The Committee for a Sane Nuclear Policy (SANE), an organization Tony Mazzocchi helped launch, demonstrates on the West Side of Manhattan around the fourteenth anniversary of the bombings of Hiroshima and Nagasaki on August 9, 1959. (Bettman Archive via Getty Images)
In 1948, the radical sociologist C. Wright Mills published a book called The New Men of Power, which examined the careers of postwar labor leaders who emerged from industrial union struggles in the 1930s. At the time, the author was hopeful that labor’s progressive wing — led by this new generation of trade unionists — would be a bulwark against war, militarism, and resurgent corporate power.
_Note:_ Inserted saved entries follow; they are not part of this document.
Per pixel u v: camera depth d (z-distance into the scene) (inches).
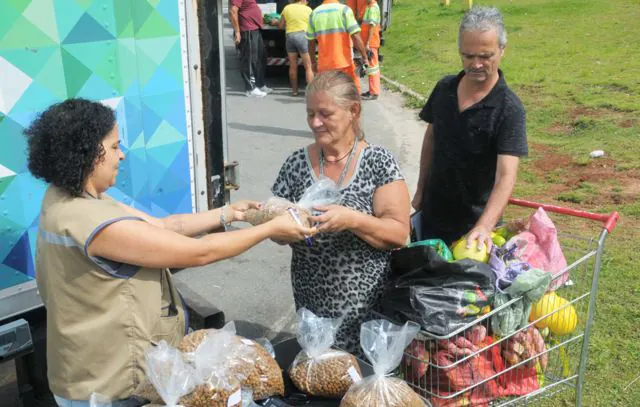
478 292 93.3
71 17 117.7
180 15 138.7
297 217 92.2
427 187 139.9
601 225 222.4
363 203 101.7
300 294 110.2
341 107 96.6
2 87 110.3
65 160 77.6
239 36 439.5
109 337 81.6
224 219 100.3
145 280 82.9
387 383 80.2
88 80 123.3
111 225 78.1
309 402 86.2
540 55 520.1
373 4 399.9
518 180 270.1
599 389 138.4
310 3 475.5
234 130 360.2
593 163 285.9
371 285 104.8
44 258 82.6
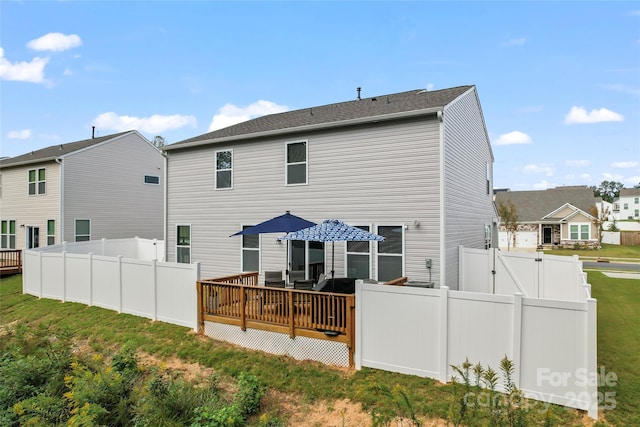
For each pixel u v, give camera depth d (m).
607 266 19.73
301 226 9.08
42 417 5.82
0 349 8.64
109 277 10.62
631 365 6.03
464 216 11.14
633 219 57.34
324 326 6.89
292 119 12.72
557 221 31.41
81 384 6.09
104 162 21.00
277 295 7.52
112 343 8.57
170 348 7.96
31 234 20.61
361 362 6.50
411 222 9.38
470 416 4.38
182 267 9.00
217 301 8.37
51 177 19.52
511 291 9.57
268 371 6.75
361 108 11.64
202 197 13.16
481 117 13.77
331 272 9.42
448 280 9.29
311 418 5.38
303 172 11.05
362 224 10.05
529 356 5.18
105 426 5.36
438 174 9.02
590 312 4.79
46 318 10.62
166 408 5.49
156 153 24.12
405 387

A decade later, Mills became a cheerleader for the emerging student movement, because the “main drift” of organized labor and most of its officialdom in the 1950s was trending in a conservative direction. That trend was symbolized by the Congress of Industrial Organizations’ (CIO) purge of left-wing unions representing a million workers. This paved the way for its mid-1950s merger with the American Federation of Labor (AFL), an alliance in which craft union influence was predominant.
One exception to this generational trajectory was the career of a World War II veteran from Brooklyn named Tony Mazzocchi. In the 1950s and ’60s, Mazzocchi rose through the ranks of the Oil, Chemical, and Atomic Workers (OCAW), a union with then-strong CIO traditions of rank-and-file activism and internal democracy.